== YOUR INSTRUCTIONS ==
Copy the records word for word from the first line through the line that contains "basis: basis -> even", including that line.

== RECORD SET ==
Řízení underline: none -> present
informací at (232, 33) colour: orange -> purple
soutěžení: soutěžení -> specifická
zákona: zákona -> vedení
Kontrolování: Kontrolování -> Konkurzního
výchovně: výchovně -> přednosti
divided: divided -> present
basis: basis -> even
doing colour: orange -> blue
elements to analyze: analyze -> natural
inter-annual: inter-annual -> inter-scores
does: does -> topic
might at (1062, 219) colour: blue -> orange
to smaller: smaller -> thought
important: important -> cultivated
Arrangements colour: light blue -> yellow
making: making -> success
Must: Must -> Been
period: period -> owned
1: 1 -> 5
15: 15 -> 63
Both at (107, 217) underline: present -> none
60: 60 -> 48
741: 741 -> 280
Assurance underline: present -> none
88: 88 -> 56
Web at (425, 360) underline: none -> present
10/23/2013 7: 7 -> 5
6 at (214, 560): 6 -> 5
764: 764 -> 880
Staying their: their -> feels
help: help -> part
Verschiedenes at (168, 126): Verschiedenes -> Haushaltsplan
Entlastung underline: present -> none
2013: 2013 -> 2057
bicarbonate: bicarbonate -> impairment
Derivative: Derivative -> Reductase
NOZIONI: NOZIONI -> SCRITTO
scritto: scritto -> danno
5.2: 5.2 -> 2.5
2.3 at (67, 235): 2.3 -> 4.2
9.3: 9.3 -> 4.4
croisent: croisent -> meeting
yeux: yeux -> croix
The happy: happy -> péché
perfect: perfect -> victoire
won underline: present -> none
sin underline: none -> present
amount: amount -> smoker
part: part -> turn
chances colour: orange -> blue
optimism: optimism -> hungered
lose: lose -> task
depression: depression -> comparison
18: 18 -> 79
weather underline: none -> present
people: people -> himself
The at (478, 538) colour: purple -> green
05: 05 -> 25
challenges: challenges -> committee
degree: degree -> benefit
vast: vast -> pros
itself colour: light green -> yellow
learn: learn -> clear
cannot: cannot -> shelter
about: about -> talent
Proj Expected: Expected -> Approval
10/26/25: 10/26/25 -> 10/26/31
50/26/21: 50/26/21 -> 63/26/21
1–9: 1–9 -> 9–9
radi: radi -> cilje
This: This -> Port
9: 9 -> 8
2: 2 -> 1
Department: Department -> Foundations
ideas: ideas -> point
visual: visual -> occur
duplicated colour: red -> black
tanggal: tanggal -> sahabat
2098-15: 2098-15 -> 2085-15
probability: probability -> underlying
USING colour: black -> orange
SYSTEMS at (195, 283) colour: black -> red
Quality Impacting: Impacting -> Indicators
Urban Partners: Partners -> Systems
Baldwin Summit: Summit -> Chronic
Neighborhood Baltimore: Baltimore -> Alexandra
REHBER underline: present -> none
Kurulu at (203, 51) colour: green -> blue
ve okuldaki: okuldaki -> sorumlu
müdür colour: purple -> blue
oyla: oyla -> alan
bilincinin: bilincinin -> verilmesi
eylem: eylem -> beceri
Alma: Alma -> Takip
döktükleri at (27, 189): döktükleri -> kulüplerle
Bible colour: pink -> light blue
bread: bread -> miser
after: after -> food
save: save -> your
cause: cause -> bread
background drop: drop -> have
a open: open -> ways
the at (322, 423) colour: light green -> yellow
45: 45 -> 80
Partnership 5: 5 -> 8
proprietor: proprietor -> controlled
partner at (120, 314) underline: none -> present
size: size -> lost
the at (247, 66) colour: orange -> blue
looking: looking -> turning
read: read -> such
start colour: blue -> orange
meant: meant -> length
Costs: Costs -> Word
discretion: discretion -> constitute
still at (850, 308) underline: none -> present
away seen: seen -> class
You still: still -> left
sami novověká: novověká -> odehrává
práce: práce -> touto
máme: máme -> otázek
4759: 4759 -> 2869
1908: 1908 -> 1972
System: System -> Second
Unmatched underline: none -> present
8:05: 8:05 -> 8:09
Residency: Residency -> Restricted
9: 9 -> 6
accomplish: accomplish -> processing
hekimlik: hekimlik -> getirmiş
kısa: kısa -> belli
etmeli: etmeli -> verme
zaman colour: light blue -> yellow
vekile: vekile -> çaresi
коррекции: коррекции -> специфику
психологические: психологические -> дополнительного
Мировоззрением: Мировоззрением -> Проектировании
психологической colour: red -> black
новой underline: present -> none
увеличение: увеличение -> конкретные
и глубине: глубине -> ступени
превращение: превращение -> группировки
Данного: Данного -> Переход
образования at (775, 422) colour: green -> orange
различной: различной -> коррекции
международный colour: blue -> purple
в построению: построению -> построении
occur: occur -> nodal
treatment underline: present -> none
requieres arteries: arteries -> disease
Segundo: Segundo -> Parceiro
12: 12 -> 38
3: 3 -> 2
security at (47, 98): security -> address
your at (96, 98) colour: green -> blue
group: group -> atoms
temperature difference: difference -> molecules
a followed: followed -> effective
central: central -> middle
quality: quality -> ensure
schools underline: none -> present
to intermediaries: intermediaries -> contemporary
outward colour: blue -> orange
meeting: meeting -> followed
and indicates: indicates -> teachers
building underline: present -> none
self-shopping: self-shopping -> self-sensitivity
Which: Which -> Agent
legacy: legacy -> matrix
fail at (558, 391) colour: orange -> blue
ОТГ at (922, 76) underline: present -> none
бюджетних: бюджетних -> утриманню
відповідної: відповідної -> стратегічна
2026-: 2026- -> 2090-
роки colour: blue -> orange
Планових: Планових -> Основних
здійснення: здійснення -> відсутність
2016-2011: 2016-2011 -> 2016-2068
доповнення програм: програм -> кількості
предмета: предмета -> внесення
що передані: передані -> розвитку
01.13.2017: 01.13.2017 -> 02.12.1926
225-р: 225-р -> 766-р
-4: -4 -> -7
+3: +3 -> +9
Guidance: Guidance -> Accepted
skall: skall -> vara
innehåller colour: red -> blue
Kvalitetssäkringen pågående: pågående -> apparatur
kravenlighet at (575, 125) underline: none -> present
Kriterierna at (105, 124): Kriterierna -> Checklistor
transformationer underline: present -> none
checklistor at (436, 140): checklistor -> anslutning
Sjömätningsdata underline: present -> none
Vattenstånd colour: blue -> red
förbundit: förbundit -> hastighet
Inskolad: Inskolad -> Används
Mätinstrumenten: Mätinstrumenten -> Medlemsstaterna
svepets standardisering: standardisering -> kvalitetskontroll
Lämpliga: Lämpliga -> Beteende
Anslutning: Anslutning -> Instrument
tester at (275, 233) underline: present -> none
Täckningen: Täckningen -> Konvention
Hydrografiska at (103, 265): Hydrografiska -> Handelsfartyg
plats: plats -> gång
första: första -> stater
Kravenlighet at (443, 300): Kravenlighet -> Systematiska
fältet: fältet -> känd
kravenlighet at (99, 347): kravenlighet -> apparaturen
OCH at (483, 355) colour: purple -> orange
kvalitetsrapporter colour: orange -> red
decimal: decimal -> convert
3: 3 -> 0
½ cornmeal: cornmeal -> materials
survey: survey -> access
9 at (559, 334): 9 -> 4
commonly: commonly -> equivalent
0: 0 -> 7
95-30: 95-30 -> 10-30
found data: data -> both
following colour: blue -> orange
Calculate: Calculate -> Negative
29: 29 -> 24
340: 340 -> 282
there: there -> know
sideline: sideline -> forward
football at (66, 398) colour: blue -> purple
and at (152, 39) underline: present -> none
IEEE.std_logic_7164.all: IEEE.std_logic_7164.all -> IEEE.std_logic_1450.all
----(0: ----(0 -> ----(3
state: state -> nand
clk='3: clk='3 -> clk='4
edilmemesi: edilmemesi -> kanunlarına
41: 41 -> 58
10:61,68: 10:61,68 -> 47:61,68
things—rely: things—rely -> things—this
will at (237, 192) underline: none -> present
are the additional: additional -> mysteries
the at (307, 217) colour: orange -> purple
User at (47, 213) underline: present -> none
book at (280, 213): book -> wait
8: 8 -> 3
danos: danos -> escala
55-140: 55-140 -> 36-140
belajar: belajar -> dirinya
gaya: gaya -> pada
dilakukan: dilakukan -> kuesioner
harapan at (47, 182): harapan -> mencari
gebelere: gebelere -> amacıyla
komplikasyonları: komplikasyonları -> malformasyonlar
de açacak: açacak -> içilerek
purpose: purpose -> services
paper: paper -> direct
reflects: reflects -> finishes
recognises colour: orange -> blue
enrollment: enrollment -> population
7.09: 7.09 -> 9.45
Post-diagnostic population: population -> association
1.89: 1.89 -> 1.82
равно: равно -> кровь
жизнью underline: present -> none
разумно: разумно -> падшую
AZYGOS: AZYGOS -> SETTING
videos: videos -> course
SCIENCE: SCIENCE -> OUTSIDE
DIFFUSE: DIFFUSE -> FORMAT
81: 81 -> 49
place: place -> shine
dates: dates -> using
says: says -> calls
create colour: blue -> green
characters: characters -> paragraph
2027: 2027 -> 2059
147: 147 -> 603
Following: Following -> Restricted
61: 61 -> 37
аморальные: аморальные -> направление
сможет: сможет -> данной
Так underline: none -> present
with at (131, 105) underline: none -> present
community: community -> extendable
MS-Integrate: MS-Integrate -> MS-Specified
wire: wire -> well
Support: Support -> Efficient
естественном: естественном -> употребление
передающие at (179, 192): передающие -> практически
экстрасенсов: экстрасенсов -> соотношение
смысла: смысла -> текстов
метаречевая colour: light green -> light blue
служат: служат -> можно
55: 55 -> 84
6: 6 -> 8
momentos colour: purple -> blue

== FULL SOLUTION ==
Řízení underline: none -> present
informací at (232, 33) colour: orange -> purple
soutěžení: soutěžení -> specifická
zákona: zákona -> vedení
Kontrolování: Kontrolování -> Konkurzního
výchovně: výchovně -> přednosti
divided: divided -> present
basis: basis -> even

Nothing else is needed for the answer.